Paul Buissonneau : Alchimie du verbe
Si le septuagénaire PAUL BUISSONNEAU n’a rien perdu de sa légendaire vitalité, la grande humilité qu’il dégage impressionne encore davantage. Plus que jamais habité par le désir de donner le théâtre au public, le metteur en scène, dont Les Précieuses ridicules sont actuellement à l’affiche au TNM, ne peut que se réjouir de savoir son Cabaret des mots repris ces jours-ci à l’Espace Go.
Comment s’est produite la rencontre avec l’oeuvre de Jean Tardieu?
"Je le connaissais assez peu avant que Danièle Panneton ne me donne à lire les pages qu’elle avait sélectionnées dans cette oeuvre dont elle était depuis longtemps amoureuse. Je partais en France à cette époque et c’est là-bas, chez un ami, que le coup de foudre s’est produit. Complètement euphorique, dans un vieux caveau en pierre, sur une table de 12 pieds, j’ai découpé pendant des nuits entières, parfois même directement dans des bouquins que j’avais achetés sur place, des passages du théâtre, de la poésie et de la prose de Tardieu. J’ai eu beaucoup de plaisir à réaliser un collage qui, à ma grande surprise, a été accepté par l’équipe de Go dès la première lecture."
Qu’est-ce qui a orienté vos choix?
"J’ai vite compris qu’il fallait donner la parole à la société complètement déjantée dont Tardieu fait le portrait. Je me suis laissé guider par son ton à la fois grave et léger. Il n’y avait pas de choix possible entre ces deux pôles. J’en ai marre d’ailleurs de cette façon de séparer continuellement le comique du tragique. La vie, ce n’est pas l’un ou l’autre, c’est un incontournable amalgame des deux. Tout comme les personnages de Tardieu glissent du futile à l’existentiel, je vis chaque jour des instants de pur bonheur immédiatement suivis de moments totalement merdiques."
Comment s’est déroulé le travail?
"Je n’arrive jamais en répétition avec des idées toutes faites en provenance de mon bureau. Vous savez, si je viens tout juste de monter mon premier Molière, c’est que je n’appartiens pas à ces metteurs en scène qui veulent à tout prix monter Claudel ou Shakespeare. Je suis plutôt approché par des gens qui m’imaginent quelque part et, si le courant passe entre la pièce et moi, je réponds volontiers à leur invitation. Pour Cabaret des mots, je voulais avant tout que l’environnement visuel issu des peintures de Rebeyrolle dialogue avec le reste, je ne voulais surtout pas qu’il se contente d’accompagner ou, pire, qu’il redouble ce que les mots disaient déjà. La plupart des éléments du spectacle (le chant, la musique, la danse, le mime) se sont imposés à moi par le biais des personnages. On oublie souvent que les personnages sont les meilleurs guides. La pièce, c’est juste un véhicule, une machine, ce sont les personnages qui traversent les époques."
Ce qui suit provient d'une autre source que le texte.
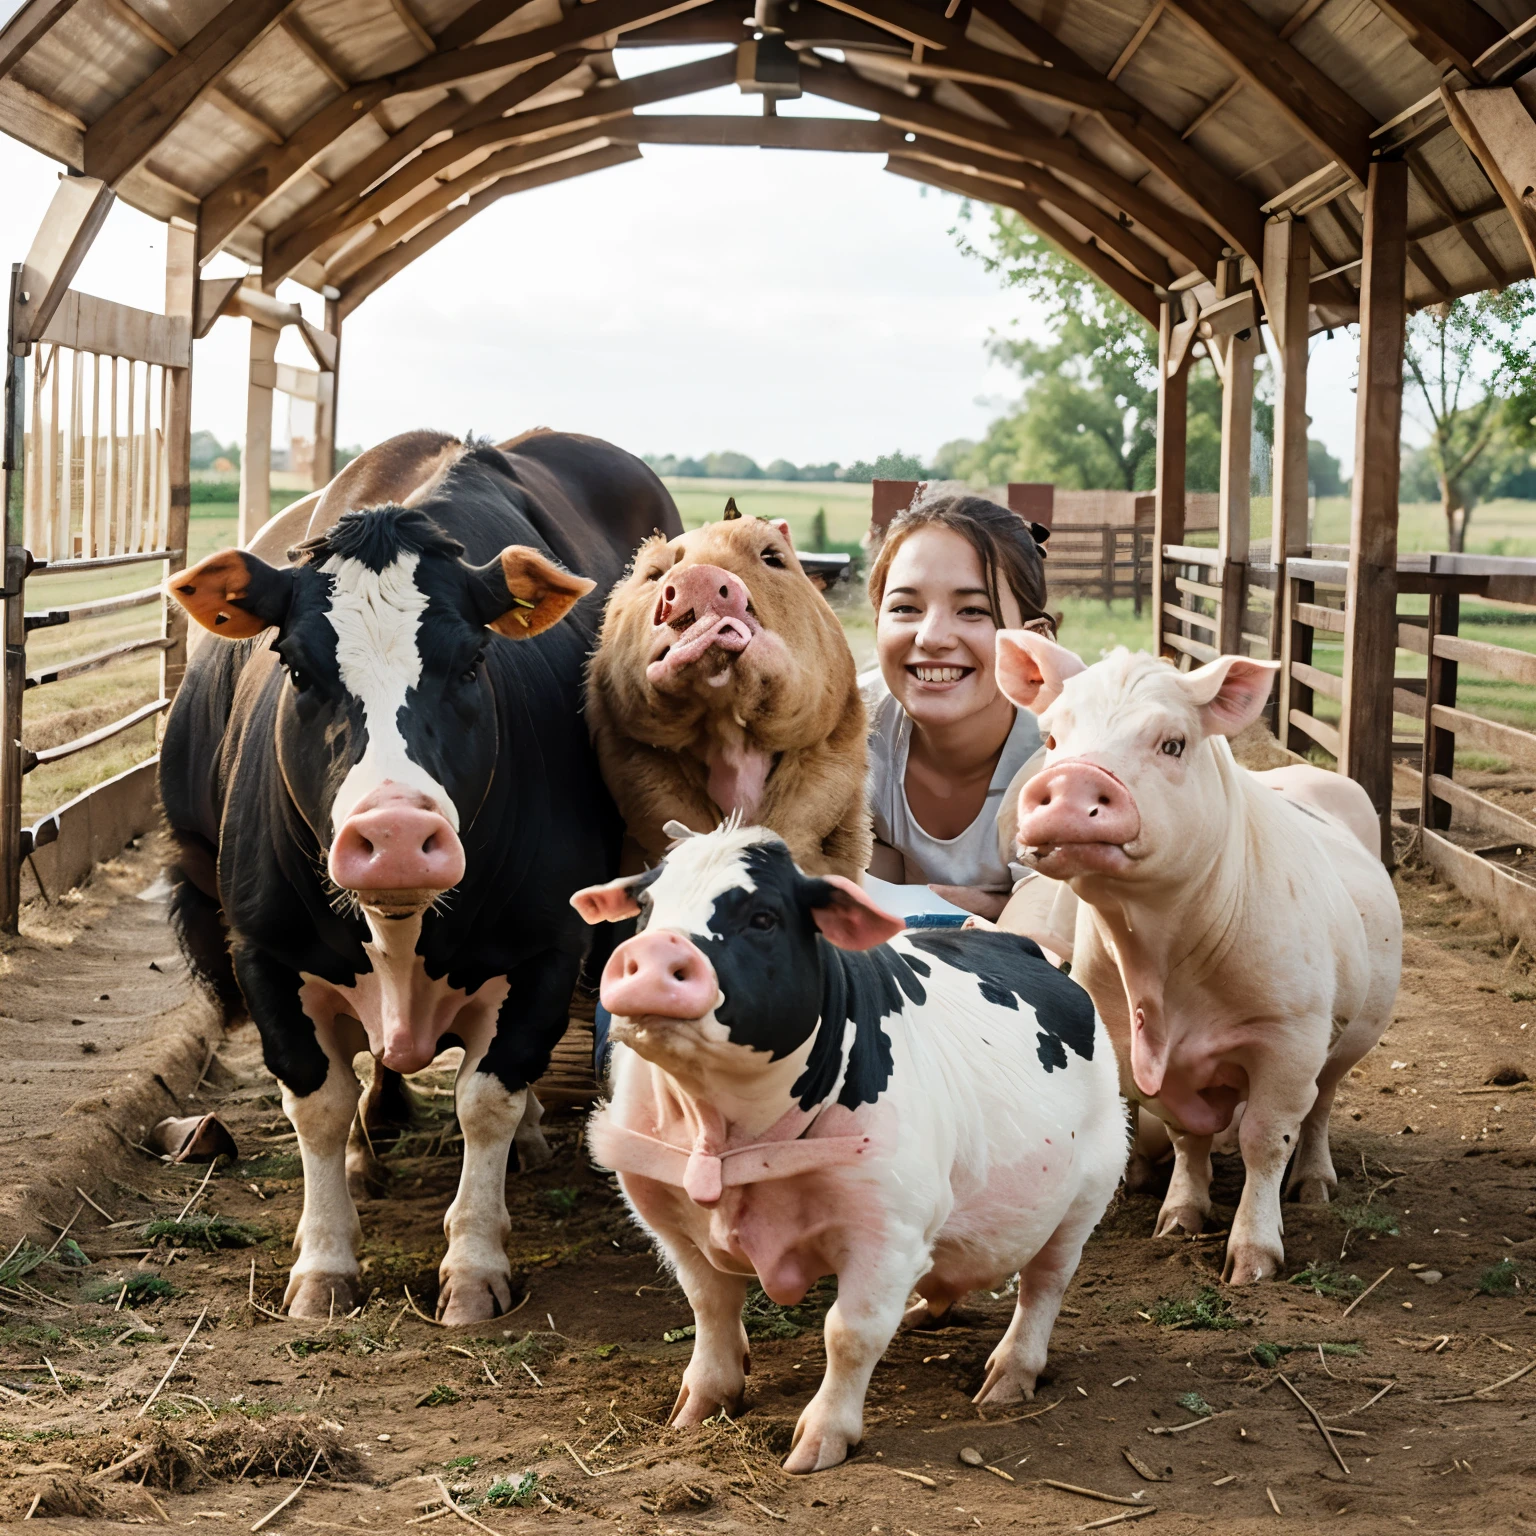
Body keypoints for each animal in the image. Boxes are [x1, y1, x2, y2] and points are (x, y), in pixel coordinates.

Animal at [160, 433, 678, 1320]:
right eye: (297, 669)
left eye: (471, 664)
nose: (397, 834)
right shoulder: (262, 950)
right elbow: (318, 1100)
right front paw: (325, 1260)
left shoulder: (544, 949)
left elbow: (488, 1097)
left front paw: (473, 1262)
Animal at [571, 829, 1124, 1474]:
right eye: (647, 908)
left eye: (765, 917)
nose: (656, 947)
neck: (723, 1135)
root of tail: (1017, 944)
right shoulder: (669, 1218)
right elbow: (709, 1306)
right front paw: (696, 1409)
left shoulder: (887, 1227)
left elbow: (850, 1332)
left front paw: (817, 1443)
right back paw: (924, 1311)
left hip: (1088, 1190)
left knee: (1045, 1282)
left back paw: (1007, 1379)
Quels rapports entretenez-vous avec les acteurs?
"Je suis extrêmement redevable à leur virtuosité. Je me fie énormément à eux. J’ai beau avoir une direction de mise en scène, une voie à emprunter, ce sont les acteurs, en répétition, qui me donnent la plus grande partie de ce qui va constituer le spectacle par la suite. Au théâtre, il faut que tout soit bon, sinon, aussi bien rester chez soi. Tous les rôles, jusqu’au plus petit, doivent être magnifiquement servis, parce qu’ils sont aussi importants que les autres. Je dois dire que j’ai une distribution formidable pour Cabaret des mots. Il s’agit d’une palette d’acteurs très équilibrée, chacun excellant dans ce qu’il a à faire. Pierre Chagnon, par exemple, m’a inventé un proviseur absolument monstrueux que je n’aurais jamais pu imaginer moi-même. Vous savez, je ne crois pas à la création collective; si ça marchait, on en ferait encore. Par contre, quand j’observe Élisabeth Chouvalidzé donner à son personnage des gestes et des nuances que je n’aurais jamais pu lui proposer, je comprends le véritable sens du terme
Avez-vous retouché le spectacle à l’occasion de cette reprise?
"Je n’ai pas eu besoin de changer quoi que ce soit. Le spectacle est terminé et assumé. Les acteurs le disent eux-mêmes: on l’a fait! Je ne crois pas au work in progress. Le soir de la première, tout doit être là, sinon ce n’est pas professionnel, c’est du bricolage. Quand nous nous sommes retrouvés, un an plus tard, le rythme est revenu tout de suite, ça s’est fait tout seul, comme si ça ne s’était jamais arrêté. Je pense que les acteurs aiment profondément le spectacle et que c’est ce qui explique que leurs corps et leurs coeurs n’en avaient rien oublié."